Please output the line containing "cmmedspa.com" and all lines that follow it in the data below, exactly, with no pictures.

PROVIDED DATA section start

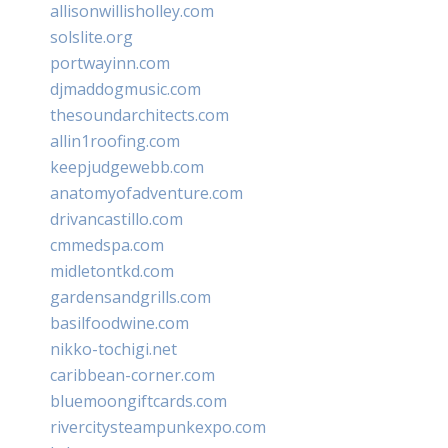
allisonwillisholley.com
solslite.org
portwayinn.com
djmaddogmusic.com
thesoundarchitects.com
allin1roofing.com
keepjudgewebb.com
anatomyofadventure.com
drivancastillo.com
cmmedspa.com
midletontkd.com
gardensandgrills.com
basilfoodwine.com
nikko-tochigi.net
caribbean-corner.com
bluemoongiftcards.com
rivercitysteampunkexpo.com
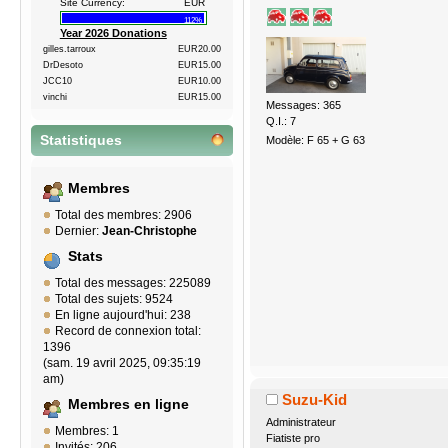
Site Currency:
EUR
112%
Year 2026 Donations
gilles.tarroux
EUR20.00
DrDesoto
EUR15.00
JCC10
EUR10.00
vinchi
EUR15.00
Messages: 365
Q.I.: 7
Statistiques
Modèle: F 65 + G 63
Membres
Total des membres: 2906
Dernier:
Jean-Christophe
Stats
Total des messages: 225089
Total des sujets: 9524
En ligne aujourd'hui: 238
Record de connexion total:
1396
(sam. 19 avril 2025, 09:35:19
am)
Suzu-Kid
Membres en ligne
Administrateur
Membres: 1
Fiatiste pro
Invités: 206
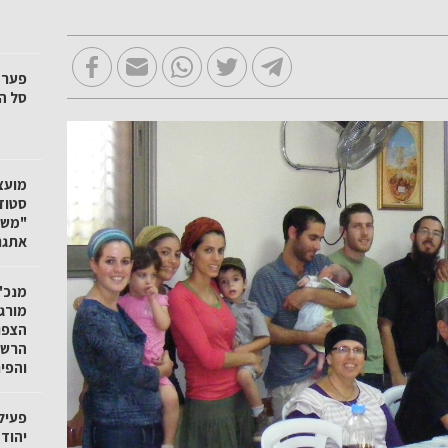
סל הק
"משק
אתגר
מנכ"ל
מורגנ
הצפו
הרשו
והפי
פעיל
יהוד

PROVIDED DATA section end

== FINISHED EXERCISE ==
cmmedspa.com
midletontkd.com
gardensandgrills.com
basilfoodwine.com
nikko-tochigi.net
caribbean-corner.com
bluemoongiftcards.com
rivercitysteampunkexpo.com
Site Currency:
EUR
112%
Year 2026 Donations
gilles.tarroux
EUR20.00
DrDesoto
EUR15.00
JCC10
EUR10.00
vinchi
EUR15.00
Messages: 365
Q.I.: 7
Statistiques
Modèle: F 65 + G 63
Membres
Total des membres: 2906
Dernier:
Jean-Christophe
Stats
Total des messages: 225089
Total des sujets: 9524
En ligne aujourd'hui: 238
Record de connexion total:
1396
(sam. 19 avril 2025, 09:35:19
am)
Suzu-Kid
Membres en ligne
Administrateur
Membres: 1
Fiatiste pro
Invités: 206
סל הק
"משק
אתגר
מנכ"ל
מורגנ
הצפו
הרשו
והפי
פעיל
יהוד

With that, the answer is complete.